Request – When you retype the entries, keep each one exact and leave out the pictures.

Material provided –
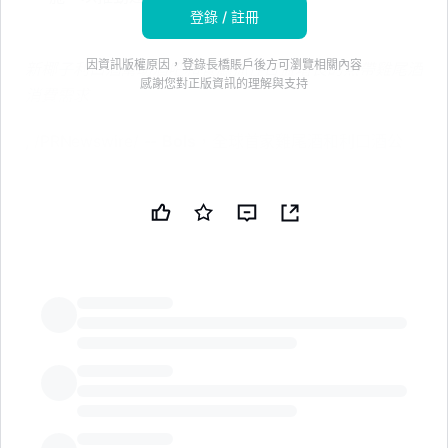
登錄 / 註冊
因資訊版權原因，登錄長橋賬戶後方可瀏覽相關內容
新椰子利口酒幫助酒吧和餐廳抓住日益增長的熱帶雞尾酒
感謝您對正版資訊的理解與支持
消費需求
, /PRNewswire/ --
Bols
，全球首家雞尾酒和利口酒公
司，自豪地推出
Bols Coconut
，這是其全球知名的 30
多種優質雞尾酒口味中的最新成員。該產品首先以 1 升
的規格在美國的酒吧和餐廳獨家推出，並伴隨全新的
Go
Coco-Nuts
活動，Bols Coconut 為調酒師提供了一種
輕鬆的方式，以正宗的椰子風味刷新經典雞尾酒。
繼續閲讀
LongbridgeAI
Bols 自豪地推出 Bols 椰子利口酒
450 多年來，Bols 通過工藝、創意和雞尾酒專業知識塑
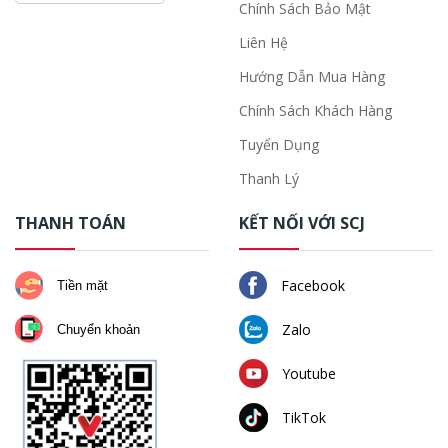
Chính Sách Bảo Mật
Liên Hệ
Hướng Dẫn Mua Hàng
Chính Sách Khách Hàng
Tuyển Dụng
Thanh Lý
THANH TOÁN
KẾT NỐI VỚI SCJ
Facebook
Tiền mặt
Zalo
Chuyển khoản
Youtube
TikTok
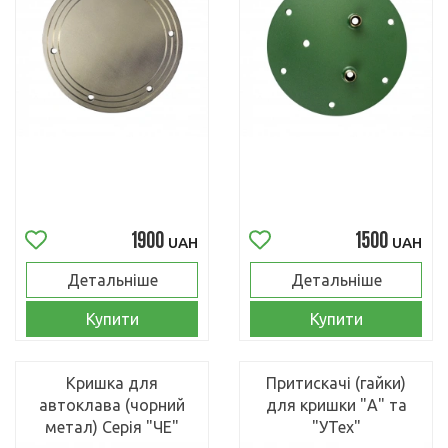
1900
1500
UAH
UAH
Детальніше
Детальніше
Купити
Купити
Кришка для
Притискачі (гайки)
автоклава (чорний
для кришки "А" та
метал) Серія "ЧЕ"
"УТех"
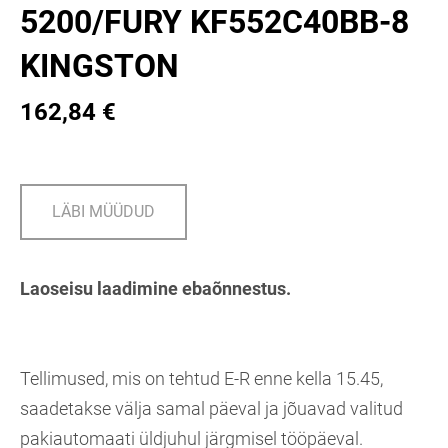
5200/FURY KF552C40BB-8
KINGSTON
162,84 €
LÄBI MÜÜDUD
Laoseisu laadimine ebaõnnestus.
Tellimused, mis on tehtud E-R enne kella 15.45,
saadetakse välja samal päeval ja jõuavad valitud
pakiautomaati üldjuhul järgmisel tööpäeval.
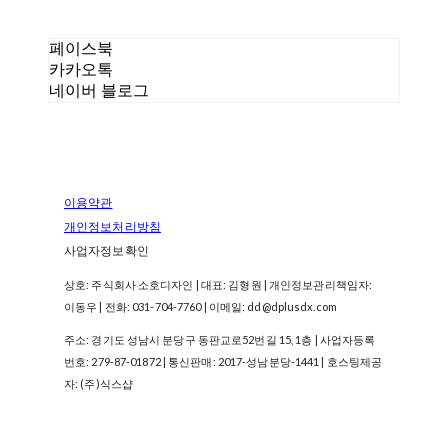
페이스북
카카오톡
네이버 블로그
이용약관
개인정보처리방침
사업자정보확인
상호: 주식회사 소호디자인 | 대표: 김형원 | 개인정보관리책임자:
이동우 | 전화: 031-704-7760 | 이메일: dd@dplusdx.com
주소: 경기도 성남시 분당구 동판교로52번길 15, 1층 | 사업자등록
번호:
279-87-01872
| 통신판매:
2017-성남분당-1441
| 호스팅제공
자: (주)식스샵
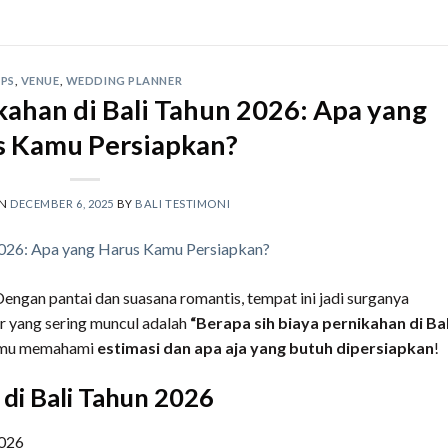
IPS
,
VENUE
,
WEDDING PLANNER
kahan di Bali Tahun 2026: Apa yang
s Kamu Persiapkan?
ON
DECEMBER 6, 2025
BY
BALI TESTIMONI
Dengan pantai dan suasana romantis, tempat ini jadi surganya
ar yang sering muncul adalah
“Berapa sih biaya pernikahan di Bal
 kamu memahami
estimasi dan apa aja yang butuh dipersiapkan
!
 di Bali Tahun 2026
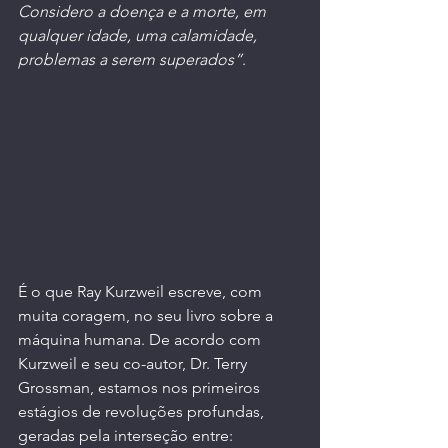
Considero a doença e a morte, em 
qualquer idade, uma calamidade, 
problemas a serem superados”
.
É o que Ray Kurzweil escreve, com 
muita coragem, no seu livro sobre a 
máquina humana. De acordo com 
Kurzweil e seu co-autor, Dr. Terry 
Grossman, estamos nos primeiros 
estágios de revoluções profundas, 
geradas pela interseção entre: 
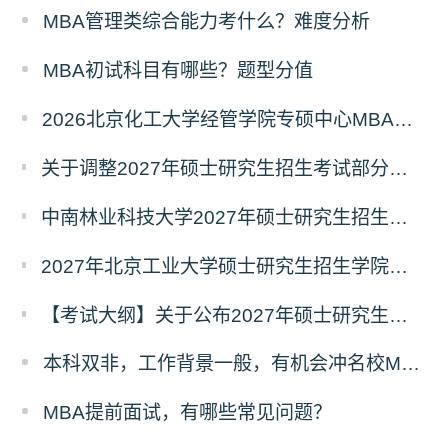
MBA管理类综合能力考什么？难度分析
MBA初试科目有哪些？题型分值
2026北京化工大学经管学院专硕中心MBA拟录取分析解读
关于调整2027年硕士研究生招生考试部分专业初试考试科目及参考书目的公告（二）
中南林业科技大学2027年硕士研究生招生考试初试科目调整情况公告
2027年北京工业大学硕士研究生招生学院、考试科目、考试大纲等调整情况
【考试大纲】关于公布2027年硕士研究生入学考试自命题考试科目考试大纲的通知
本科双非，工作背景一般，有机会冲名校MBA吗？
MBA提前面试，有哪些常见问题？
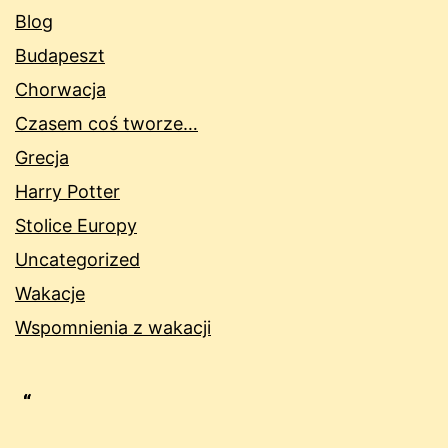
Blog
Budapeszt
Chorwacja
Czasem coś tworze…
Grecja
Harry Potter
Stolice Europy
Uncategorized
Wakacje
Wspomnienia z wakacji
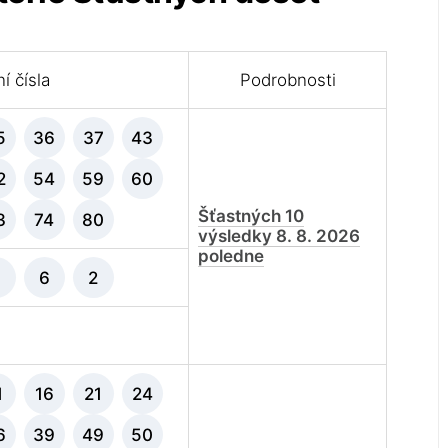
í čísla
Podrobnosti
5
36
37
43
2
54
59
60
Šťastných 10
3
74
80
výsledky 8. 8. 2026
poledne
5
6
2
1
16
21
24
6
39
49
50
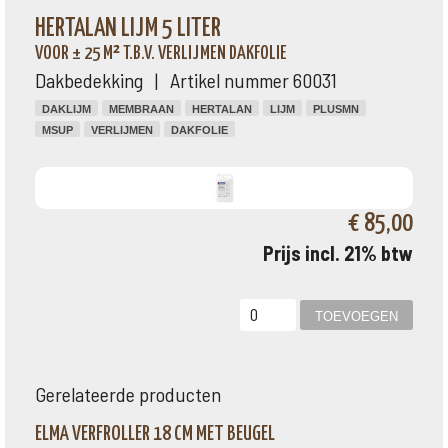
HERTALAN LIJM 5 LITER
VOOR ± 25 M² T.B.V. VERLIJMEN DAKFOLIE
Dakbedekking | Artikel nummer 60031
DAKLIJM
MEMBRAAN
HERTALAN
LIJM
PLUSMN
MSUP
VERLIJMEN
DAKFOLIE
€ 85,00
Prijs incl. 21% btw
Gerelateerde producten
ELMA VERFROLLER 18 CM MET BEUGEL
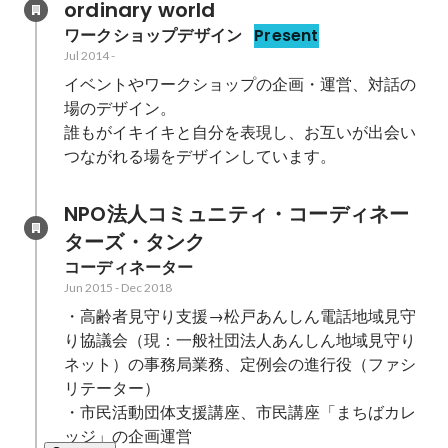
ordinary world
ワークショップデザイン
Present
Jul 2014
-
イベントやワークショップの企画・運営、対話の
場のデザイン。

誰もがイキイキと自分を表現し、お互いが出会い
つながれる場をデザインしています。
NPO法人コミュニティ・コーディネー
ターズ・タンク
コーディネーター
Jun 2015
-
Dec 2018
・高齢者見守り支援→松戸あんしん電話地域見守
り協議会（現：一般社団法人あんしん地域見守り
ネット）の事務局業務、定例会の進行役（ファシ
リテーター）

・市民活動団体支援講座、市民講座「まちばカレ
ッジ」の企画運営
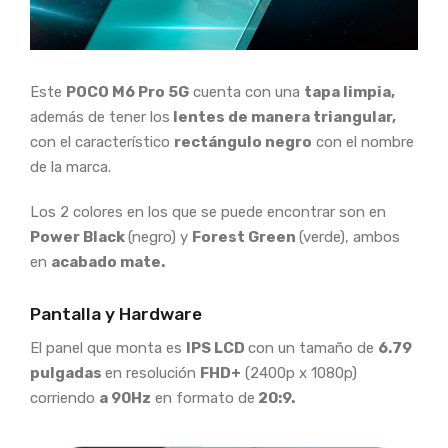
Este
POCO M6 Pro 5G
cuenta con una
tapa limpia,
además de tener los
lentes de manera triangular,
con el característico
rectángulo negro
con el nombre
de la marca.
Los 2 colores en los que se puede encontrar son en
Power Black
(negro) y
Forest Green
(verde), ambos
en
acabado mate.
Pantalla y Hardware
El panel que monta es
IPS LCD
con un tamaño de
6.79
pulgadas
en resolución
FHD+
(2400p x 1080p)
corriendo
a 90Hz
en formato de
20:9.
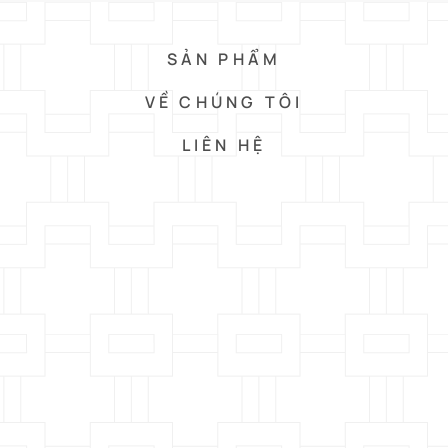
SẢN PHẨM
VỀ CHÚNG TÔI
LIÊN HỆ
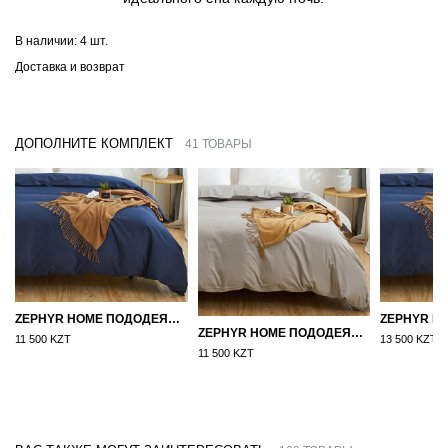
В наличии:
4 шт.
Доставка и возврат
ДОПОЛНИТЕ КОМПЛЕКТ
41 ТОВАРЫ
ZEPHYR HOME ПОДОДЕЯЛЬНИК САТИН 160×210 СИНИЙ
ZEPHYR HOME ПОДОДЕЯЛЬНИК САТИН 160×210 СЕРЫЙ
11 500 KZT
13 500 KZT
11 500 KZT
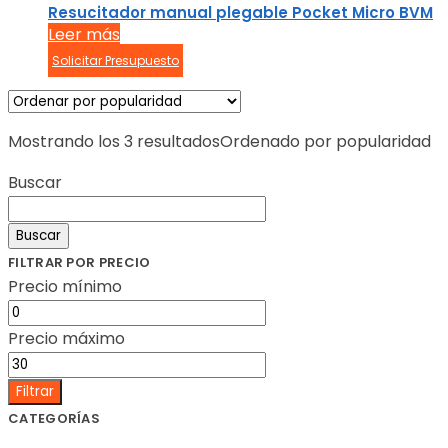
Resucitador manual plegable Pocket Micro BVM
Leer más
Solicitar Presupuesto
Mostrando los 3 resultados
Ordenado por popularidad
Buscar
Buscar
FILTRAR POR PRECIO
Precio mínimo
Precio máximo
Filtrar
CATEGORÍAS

Answer box –
登錄 / 註冊
因資訊版權原因，登錄長橋賬戶後方可瀏覽相關內容
新椰子利口酒幫助酒吧和餐廳抓住日益增長的熱帶雞尾酒
感謝您對正版資訊的理解與支持
消費需求
, /PRNewswire/ --
Bols
，全球首家雞尾酒和利口酒公
司，自豪地推出
Bols Coconut
，這是其全球知名的 30
多種優質雞尾酒口味中的最新成員。該產品首先以 1 升
的規格在美國的酒吧和餐廳獨家推出，並伴隨全新的
Go
Coco-Nuts
活動，Bols Coconut 為調酒師提供了一種
輕鬆的方式，以正宗的椰子風味刷新經典雞尾酒。
繼續閲讀
LongbridgeAI
Bols 自豪地推出 Bols 椰子利口酒
450 多年來，Bols 通過工藝、創意和雞尾酒專業知識塑
Chính Sách Bảo Mật
Liên Hệ
Hướng Dẫn Mua Hàng
Chính Sách Khách Hàng
Tuyển Dụng
Thanh Lý
THANH TOÁN
KẾT NỐI VỚI SCJ
Facebook
Tiền mặt
Zalo
Chuyển khoản
Youtube
TikTok
1900
1500
UAH
UAH
Детальніше
Детальніше
Купити
Купити
Кришка для
Притискачі (гайки)
автоклава (чорний
для кришки "А" та
метал) Серія "ЧЕ"
"УТех"
5200/FURY KF552C40BB-8
KINGSTON
162,84 €
LÄBI MÜÜDUD
Laoseisu laadimine ebaõnnestus.
Tellimused, mis on tehtud E-R enne kella 15.45,
saadetakse välja samal päeval ja jõuavad valitud
pakiautomaati üldjuhul järgmisel tööpäeval.
페이스북
카카오톡
네이버 블로그
이용약관
개인정보처리방침
사업자정보확인
상호: 주식회사 소호디자인 | 대표: 김형원 | 개인정보관리책임자:
이동우 | 전화: 031-704-7760 | 이메일: dd@dplusdx.com
주소: 경기도 성남시 분당구 동판교로52번길 15, 1층 | 사업자등록
번호:
279-87-01872
| 통신판매:
2017-성남분당-1441
| 호스팅제공
자: (주)식스샵
IPS
,
VENUE
,
WEDDING PLANNER
kahan di Bali Tahun 2026: Apa yang
s Kamu Persiapkan?
ON
DECEMBER 6, 2025
BY
BALI TESTIMONI
Dengan pantai dan suasana romantis, tempat ini jadi surganya
ar yang sering muncul adalah
“Berapa sih biaya pernikahan di Bal
 kamu memahami
estimasi dan apa aja yang butuh dipersiapkan
!
 di Bali Tahun 2026
Considero a doença e a morte, em 
qualquer idade, uma calamidade, 
problemas a serem superados”
.
É o que Ray Kurzweil escreve, com 
muita coragem, no seu livro sobre a 
máquina humana. De acordo com 
Kurzweil e seu co-autor, Dr. Terry 
Grossman, estamos nos primeiros 
estágios de revoluções profundas, 
geradas pela interseção entre: 
MBA管理类综合能力考什么？难度分析
MBA初试科目有哪些？题型分值
2026北京化工大学经管学院专硕中心MBA拟录取分析解读
关于调整2027年硕士研究生招生考试部分专业初试考试科目及参考书目的公告（二）
中南林业科技大学2027年硕士研究生招生考试初试科目调整情况公告
2027年北京工业大学硕士研究生招生学院、考试科目、考试大纲等调整情况
【考试大纲】关于公布2027年硕士研究生入学考试自命题考试科目考试大纲的通知
本科双非，工作背景一般，有机会冲名校MBA吗？
MBA提前面试，有哪些常见问题？
Blog
Budapeszt
Chorwacja
Czasem coś tworze…
Grecja
Harry Potter
Stolice Europy
Uncategorized
Wakacje
Wspomnienia z wakacji
í čísla
Podrobnosti
5
36
37
43
2
54
59
60
Šťastných 10
3
74
80
výsledky 8. 8. 2026
poledne
5
6
2
1
16
21
24
6
39
49
50
HERTALAN LIJM 5 LITER
VOOR ± 25 M² T.B.V. VERLIJMEN DAKFOLIE
Dakbedekking | Artikel nummer 60031
DAKLIJM
MEMBRAAN
HERTALAN
LIJM
PLUSMN
MSUP
VERLIJMEN
DAKFOLIE
€ 85,00
Prijs incl. 21% btw
Gerelateerde producten
ELMA VERFROLLER 18 CM MET BEUGEL
ordinary world
ワークショップデザイン
Present
Jul 2014
-
イベントやワークショップの企画・運営、対話の
場のデザイン。

誰もがイキイキと自分を表現し、お互いが出会い
つながれる場をデザインしています。
NPO法人コミュニティ・コーディネー
ターズ・タンク
コーディネーター
Jun 2015
-
Dec 2018
・高齢者見守り支援→松戸あんしん電話地域見守
り協議会（現：一般社団法人あんしん地域見守り
ネット）の事務局業務、定例会の進行役（ファシ
リテーター）

・市民活動団体支援講座、市民講座「まちばカレ
ッジ」の企画運営
Este
POCO M6 Pro 5G
cuenta con una
tapa limpia,
además de tener los
lentes de manera triangular,
con el característico
rectángulo negro
con el nombre
de la marca.
Los 2 colores en los que se puede encontrar son en
Power Black
(negro) y
Forest Green
(verde), ambos
en
acabado mate.
Pantalla y Hardware
El panel que monta es
IPS LCD
con un tamaño de
6.79
pulgadas
en resolución
FHD+
(2400p x 1080p)
corriendo
a 90Hz
en formato de
20:9.
SẢN PHẨM
VỀ CHÚNG TÔI
LIÊN HỆ
В наличии:
4 шт.
Доставка и возврат
ДОПОЛНИТЕ КОМПЛЕКТ
41 ТОВАРЫ
ZEPHYR HOME ПОДОДЕЯЛЬНИК САТИН 160×210 СИНИЙ
ZEPHYR HOME ПОДОДЕЯЛЬНИК САТИН 160×210 СЕРЫЙ
11 500 KZT
13 500 KZT
11 500 KZT
Resucitador manual plegable Pocket Micro BVM
Leer más
Solicitar Presupuesto
Mostrando los 3 resultados
Ordenado por popularidad
Buscar
Buscar
FILTRAR POR PRECIO
Precio mínimo
Precio máximo
Filtrar
CATEGORÍAS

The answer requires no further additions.